Dataset entries:

^^^^^^^^^^^^^^^^

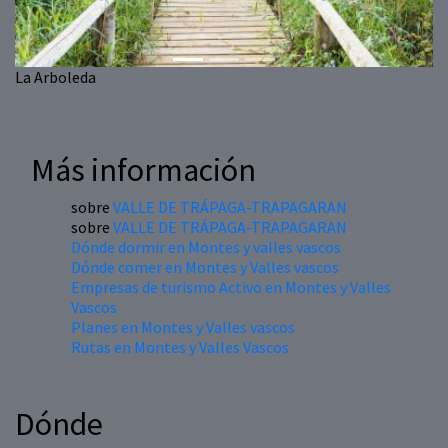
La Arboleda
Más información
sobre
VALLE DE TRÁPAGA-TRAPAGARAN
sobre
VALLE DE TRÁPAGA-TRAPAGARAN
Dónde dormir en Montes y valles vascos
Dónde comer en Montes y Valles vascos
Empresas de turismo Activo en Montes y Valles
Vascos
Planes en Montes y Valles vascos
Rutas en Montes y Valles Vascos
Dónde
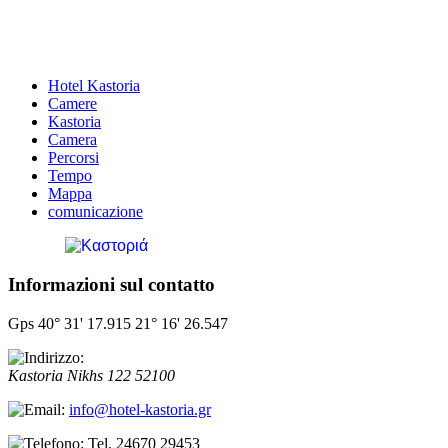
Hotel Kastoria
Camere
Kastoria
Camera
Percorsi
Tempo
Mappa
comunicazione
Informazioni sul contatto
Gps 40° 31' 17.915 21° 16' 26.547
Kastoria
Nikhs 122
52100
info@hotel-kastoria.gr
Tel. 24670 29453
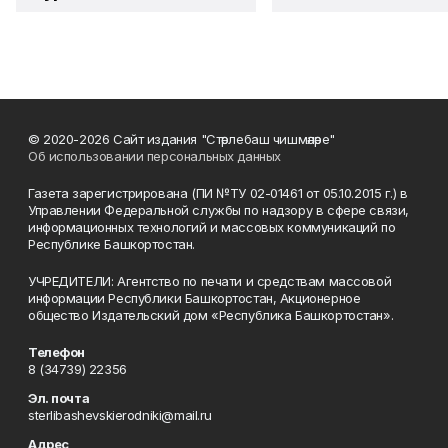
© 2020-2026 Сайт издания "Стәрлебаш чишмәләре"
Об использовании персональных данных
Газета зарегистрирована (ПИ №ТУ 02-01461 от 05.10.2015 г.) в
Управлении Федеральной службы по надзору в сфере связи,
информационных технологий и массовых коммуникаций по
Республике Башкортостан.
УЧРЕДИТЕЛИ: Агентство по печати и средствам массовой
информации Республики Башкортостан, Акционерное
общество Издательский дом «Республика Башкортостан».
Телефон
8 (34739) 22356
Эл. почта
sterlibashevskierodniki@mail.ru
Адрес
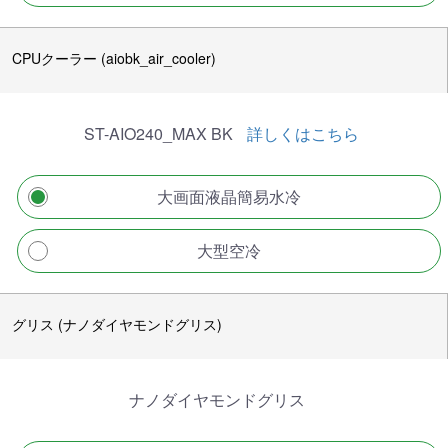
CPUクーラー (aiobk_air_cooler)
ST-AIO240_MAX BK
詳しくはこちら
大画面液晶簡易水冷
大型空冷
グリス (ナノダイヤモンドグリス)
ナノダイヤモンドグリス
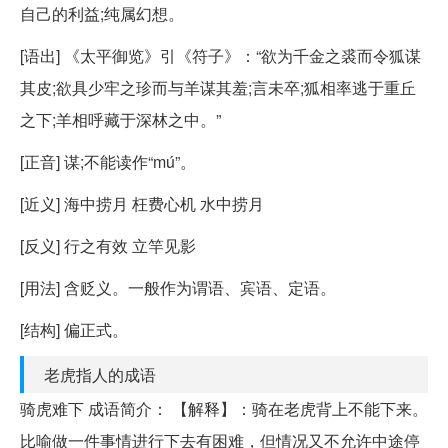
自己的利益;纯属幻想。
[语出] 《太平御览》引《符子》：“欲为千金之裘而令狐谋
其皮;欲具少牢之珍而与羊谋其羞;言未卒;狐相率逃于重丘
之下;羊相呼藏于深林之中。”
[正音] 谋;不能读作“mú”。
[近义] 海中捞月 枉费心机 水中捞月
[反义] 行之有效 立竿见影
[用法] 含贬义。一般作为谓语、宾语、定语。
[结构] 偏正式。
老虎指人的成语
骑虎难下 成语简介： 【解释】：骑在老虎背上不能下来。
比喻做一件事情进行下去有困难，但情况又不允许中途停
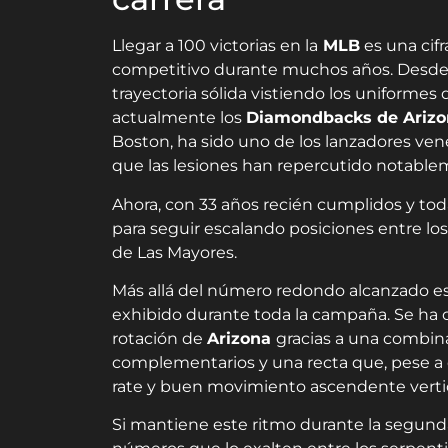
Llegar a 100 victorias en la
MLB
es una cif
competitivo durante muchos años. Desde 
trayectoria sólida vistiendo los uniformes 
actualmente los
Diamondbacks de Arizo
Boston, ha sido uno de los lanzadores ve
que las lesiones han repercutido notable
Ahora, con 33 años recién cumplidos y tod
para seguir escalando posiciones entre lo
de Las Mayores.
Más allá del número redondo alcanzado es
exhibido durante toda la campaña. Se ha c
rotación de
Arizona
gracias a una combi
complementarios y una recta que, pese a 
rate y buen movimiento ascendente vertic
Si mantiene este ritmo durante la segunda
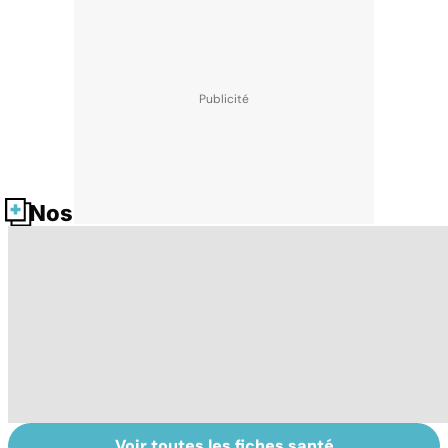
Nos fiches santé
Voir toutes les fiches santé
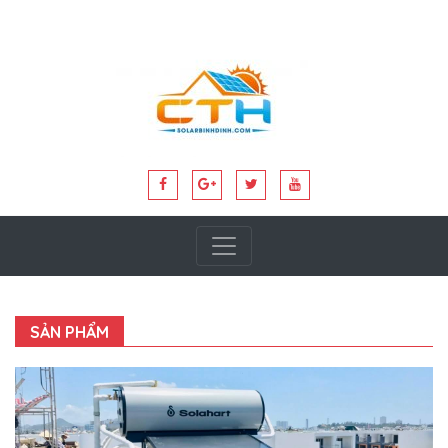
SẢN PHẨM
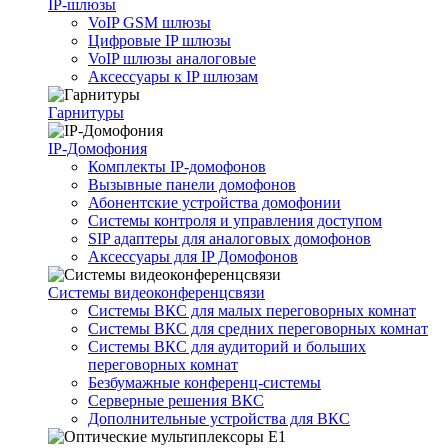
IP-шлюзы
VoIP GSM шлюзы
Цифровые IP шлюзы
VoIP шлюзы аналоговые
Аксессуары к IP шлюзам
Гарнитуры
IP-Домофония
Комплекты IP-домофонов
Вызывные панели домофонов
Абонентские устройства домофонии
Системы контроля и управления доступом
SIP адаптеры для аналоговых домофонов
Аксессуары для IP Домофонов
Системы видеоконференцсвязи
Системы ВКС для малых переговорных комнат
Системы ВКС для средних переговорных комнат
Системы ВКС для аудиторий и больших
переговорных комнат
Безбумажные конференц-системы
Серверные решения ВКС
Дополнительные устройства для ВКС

^^^^^^^^^^^^^^^^

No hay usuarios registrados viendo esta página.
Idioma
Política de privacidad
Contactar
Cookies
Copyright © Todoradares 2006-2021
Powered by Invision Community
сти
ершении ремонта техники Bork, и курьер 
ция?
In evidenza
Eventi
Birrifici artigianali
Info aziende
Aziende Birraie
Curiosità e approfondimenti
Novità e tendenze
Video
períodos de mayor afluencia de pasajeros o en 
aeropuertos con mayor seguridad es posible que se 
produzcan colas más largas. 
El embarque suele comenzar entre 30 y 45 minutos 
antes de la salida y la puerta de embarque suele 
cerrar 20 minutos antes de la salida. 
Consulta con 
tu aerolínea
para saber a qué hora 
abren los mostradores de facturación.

^^^^^^^^^^^^^^^^

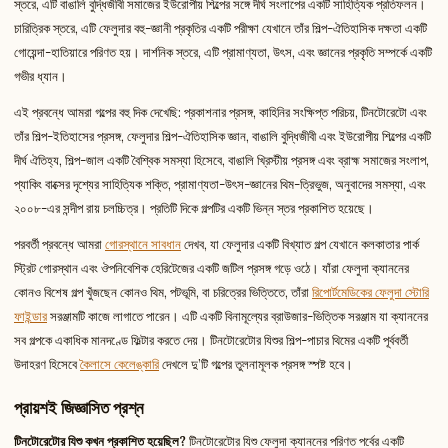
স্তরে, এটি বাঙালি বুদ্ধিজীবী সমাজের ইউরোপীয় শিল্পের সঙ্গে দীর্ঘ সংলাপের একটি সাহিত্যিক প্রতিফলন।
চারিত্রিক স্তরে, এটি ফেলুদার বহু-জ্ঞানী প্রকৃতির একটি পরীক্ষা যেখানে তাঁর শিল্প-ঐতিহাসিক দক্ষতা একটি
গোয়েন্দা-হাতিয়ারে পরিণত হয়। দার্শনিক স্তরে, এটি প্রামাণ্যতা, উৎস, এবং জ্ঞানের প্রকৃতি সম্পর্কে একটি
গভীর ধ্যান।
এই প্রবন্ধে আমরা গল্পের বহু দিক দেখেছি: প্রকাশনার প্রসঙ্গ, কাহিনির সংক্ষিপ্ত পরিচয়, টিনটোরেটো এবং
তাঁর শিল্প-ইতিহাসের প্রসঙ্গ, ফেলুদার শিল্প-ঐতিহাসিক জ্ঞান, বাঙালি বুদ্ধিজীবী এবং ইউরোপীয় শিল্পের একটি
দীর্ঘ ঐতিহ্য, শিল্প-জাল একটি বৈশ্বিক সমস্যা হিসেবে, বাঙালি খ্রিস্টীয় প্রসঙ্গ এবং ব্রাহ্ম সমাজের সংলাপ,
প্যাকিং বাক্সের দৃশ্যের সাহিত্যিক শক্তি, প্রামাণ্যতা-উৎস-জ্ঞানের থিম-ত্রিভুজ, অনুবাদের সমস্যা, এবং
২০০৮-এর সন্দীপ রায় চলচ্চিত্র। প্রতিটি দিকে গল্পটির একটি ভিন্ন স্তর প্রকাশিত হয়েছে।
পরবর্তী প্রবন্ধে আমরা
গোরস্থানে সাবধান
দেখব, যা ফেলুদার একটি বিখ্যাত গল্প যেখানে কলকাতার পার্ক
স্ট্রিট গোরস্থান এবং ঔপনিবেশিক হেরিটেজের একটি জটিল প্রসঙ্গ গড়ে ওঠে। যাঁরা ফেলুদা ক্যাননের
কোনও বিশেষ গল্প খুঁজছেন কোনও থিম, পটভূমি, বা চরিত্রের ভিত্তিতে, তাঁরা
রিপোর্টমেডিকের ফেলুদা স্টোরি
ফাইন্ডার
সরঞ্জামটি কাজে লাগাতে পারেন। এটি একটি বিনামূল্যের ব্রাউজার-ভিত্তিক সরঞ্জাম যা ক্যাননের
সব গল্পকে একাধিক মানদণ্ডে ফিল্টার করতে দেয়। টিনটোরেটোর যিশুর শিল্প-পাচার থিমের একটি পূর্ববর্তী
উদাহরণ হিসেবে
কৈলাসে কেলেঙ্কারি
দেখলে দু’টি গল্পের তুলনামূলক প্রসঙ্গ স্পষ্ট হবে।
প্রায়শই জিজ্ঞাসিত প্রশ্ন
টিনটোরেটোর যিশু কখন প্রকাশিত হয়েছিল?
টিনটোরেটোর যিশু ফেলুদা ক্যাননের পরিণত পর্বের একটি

^^^^^^^^^^^^^^^^

#### Task statement
Return every line of the rows that contains the word "Башкортостан", treating uppercase and lowercase as different.

#### Output of the exercise
Республике Башкортостан.
информации Республики Башкортостан, Акционерное
общество Издательский дом «Республика Башкортостан».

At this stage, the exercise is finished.